Load this IP in your web browser. You'll be taken to the OpenWebUI interface.

Step 7: Customise OpenWebUI and Deploy Your Chatbot

OpenWebUI provides a ChatGPT-like interface with an integrated RAG for interacting with your models. Open Follow these steps to customise your chatbot:

Model Selection

  • Check if the Llama 3.1 8B model is available for selection.

Customisation

Use the OpenWebUI interface to create a custom chatbot:

  • Naming: Give your chatbot a name.
  • Upload Documents: Upload specific documents that provide context for your model.
  • Set Prompt Template: Define a prompt template to control the tone of responses and restrict the chatbot to answer questions based on the uploaded documents.

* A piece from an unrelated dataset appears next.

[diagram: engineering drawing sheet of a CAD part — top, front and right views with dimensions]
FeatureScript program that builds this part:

Step 9 (Optional): Scale Your Deployment

Using OGC’s serverless Kubernetes, scaling your LLM-based application is straightforward. Adjust the replicas field in your deployment manifests to increase or decrease the number of instances running:

spec:
replicas: 3 # Scale up to 3 instances

To speed up your inference even further, you can also easly increase the number of even more powerfull GPUs in the Ollama deployment manifest file.

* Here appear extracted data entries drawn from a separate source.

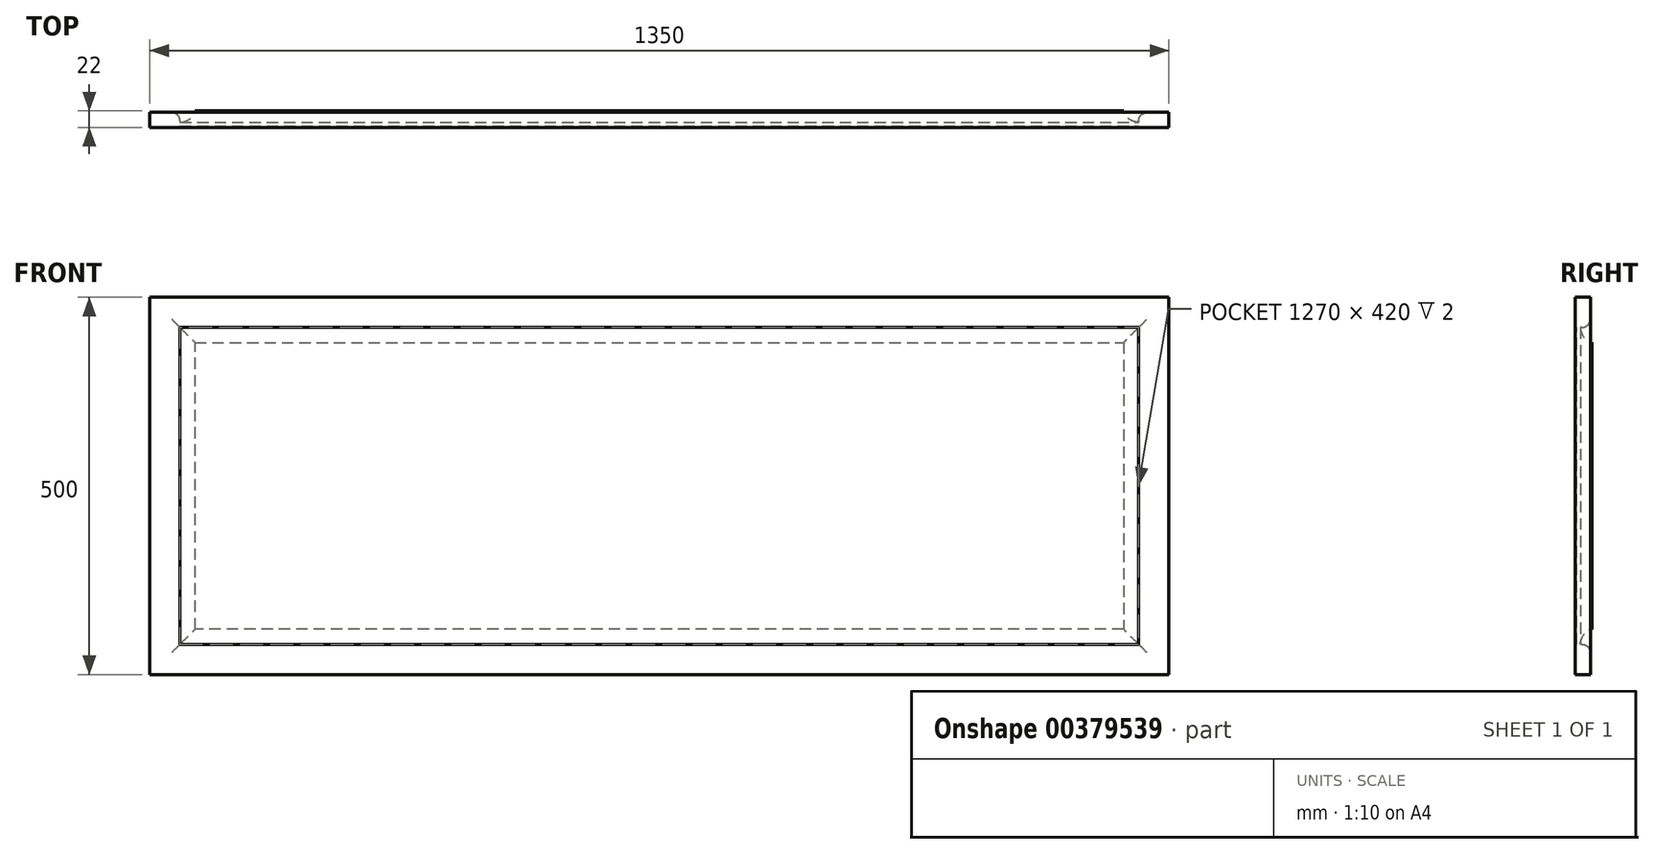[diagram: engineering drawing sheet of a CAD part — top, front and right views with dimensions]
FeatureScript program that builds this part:
annotation { "Feature Type Name" : "Feature", "Feature Type Description" : "" }
export const myFeature = defineFeature(function(context is Context, id is Id, definition is map)
    precondition{}
    {
        {
            var Q0;
            Q0=qCreatedBy(makeId("Front.planeOp"),FACE);
            var sketch = newSketch(context, id + "F0", { "sketchPlane" : qUnion([Q0])});
            skLineSegment(sketch, "E0.bottom", {"start": v(-675, 250) * mm, "end": v(675, 250) * mm});
            skLineSegment(sketch, "E0.top", {"start": v(-675, -250) * mm, "end": v(675, -250) * mm});
            skLineSegment(sketch, "E0.left", {"start": v(-675, 250) * mm, "end": v(-675, -250) * mm});
            skLineSegment(sketch, "E0.right", {"start": v(675, 250) * mm, "end": v(675, -250) * mm});
            skPoint(sketch, "E0.middle", {"position": v(0, 0) * mm});
            skLineSegment(sketch, "E1", {"start": v(-675, 250) * mm, "end": v(-225, 250) * mm, "construction": true});
            skLineSegment(sketch, "E2", {"start": v(-225, 250) * mm, "end": v(225, 250) * mm, "construction": true});
            skLineSegment(sketch, "E3", {"start": v(225, 250) * mm, "end": v(675, 250) * mm, "construction": true});
            skLineSegment(sketch, "E4", {"start": v(-225, 250) * mm, "end": v(-225, -250) * mm});
            skLineSegment(sketch, "E5", {"start": v(225, 250) * mm, "end": v(225, -250) * mm});
            skSolve(sketch);
        }
        {
            var Q0;
            Q0=qCreatedBy(makeId("Top.planeOp"),FACE);
            var sketch = newSketch(context, id + "F1", { "sketchPlane" : qUnion([Q0])});
            skLineSegment(sketch, "E6", {"start": v(0, 0) * mm, "end": v(-675, 0) * mm, "construction": true});
            skLineSegment(sketch, "E7", {"start": v(0, 0) * mm, "end": v(675, 0) * mm});
            skLineSegment(sketch, "E8", {"start": v(-675, 0) * mm, "end": v(-675, -7) * mm});
            skLineSegment(sketch, "E9", {"start": v(-675, -7) * mm, "end": v(-635, -7) * mm});
            skLineSegment(sketch, "E10", {"start": v(-635, -7) * mm, "end": v(-635, 0) * mm});
            skLineSegment(sketch, "E11", {"start": v(-635, 0) * mm, "end": v(-615, 0) * mm});
            skLineSegment(sketch, "E12", {"start": v(-615, 0) * mm, "end": v(-615, 15) * mm});
            skLineSegment(sketch, "E13", {"start": v(-675, 0) * mm, "end": v(-425, 0) * mm, "construction": true});
            skLineSegment(sketch, "E14", {"start": v(-615, 15) * mm, "end": v(-425, 15) * mm});
            skLineSegment(sketch, "E15", {"start": v(-425, 15) * mm, "end": v(-425, 0) * mm});
            skArc(sketch, "E16", {"start": v(-635, 0) * mm, "mid": v(-622.5, 4.17) * mm, "end": v(-615, 15) * mm});
            skLineSegment(sketch, "E17", {"start": v(-675, 0) * mm, "end": v(-675, 13) * mm});
            skLineSegment(sketch, "E18", {"start": v(-675, 13) * mm, "end": v(-646.18, 13) * mm});
            skLineSegment(sketch, "E19", {"start": v(-635, 0) * mm, "end": v(-635, 1.88) * mm});
            skArc(sketch, "E20", {"start": v(-635, 1.88) * mm, "mid": v(-638.28, 9.76) * mm, "end": v(-646.18, 13) * mm});
            skLineSegment(sketch, "E21", {"start": v(-635, -5) * mm, "end": v(-425, -5) * mm});
            skLineSegment(sketch, "E22", {"start": v(-425, -5) * mm, "end": v(-425, 0) * mm});
            skSolve(sketch);
        }
        {
            var Q0;
            {var subQ0=sQuery(id+"F1.wireOp",EDGE,"E11");Q0=makeQuery(id+"F1.imprint","IMPRINT",FACE,{"disambiguationData":[TD([[makeQuery(id+"F1.imprint","IMPRINT",EDGE,{"derivedFrom":subQ0}),-1.0]])]});}
            var Q1;
            Q1=makeQuery(id+"F1.imprint","IMPRINT",FACE,{"disambiguationData":[TD([[makeQuery(id+"F1.imprint","IMPRINT",EDGE,{"derivedFrom":sQuery(id+"F1.wireOp",EDGE,"E11")}),1.0]])]});
            var Q2;
            Q2=makeQuery(id+"F1.imprint","IMPRINT",FACE,{"disambiguationData":[TD([[makeQuery(id+"F1.imprint","IMPRINT",EDGE,{"derivedFrom":sQuery(id+"F1.wireOp",EDGE,"E8")}),1.0]])]});
            var Q3;
            Q3=sQuery(id+"F0.wireOp",EDGE,"E0.left");
            var Q4;
            Q4=sQuery(id+"F0.wireOp",EDGE,"E0.bottom");
            var Q5;
            Q5=sQuery(id+"F0.wireOp",EDGE,"E0.right");
            var Q6;
            Q6=sQuery(id+"F0.wireOp",EDGE,"E0.top");
            sweep(context, id + "F2", {"profiles" : qUnion([Q0, Q1, Q2]), "path" : qUnion([Q3, Q4, Q5, Q6])});
        }
    });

Note: You are not restricted to using one type of Llama model, so you can pull any model supported by Ollama. Check the list of available models here

Step 10 (Optional): Use Persistent Storage for the Model

To prevent the model from being pulled every time the pod restarts, we can use a Persistent Volume (PV) and Persistent Volume Claim (PVC) to store the model persistently. This way, the model is only pulled once, and subsequent pod restarts will use the already downloaded model. Define the pv-pvc.yaml file:

apiVersion: v1
kind: PersistentVolume
metadata:
name: ollama-pv
spec:
capacity:
storage: 10Gi
accessModes:
- ReadWriteOnce
hostPath:
path: "/mnt/data/ollama" # Adjust the path as needed
---
apiVersion: v1
kind: PersistentVolumeClaim
metadata:
name: ollama-pvc
spec:
accessModes:
- ReadWriteOnce
resources:
requests:
storage: 10Gi

And apply the PV and PVC configuration:

kubectl apply -f pv-pvc.yaml

Congratulations! You have successfully deployed an LLM-based application using Ollama and OpenWebUI on Ori Global Cloud's serverless Kubernetes. This powerful combination allows you to build and scale large language model applications efficiently without needing to manage complex infrastructure. For further customisation and scaling, refer to OGC’s comprehensive documentation and support services.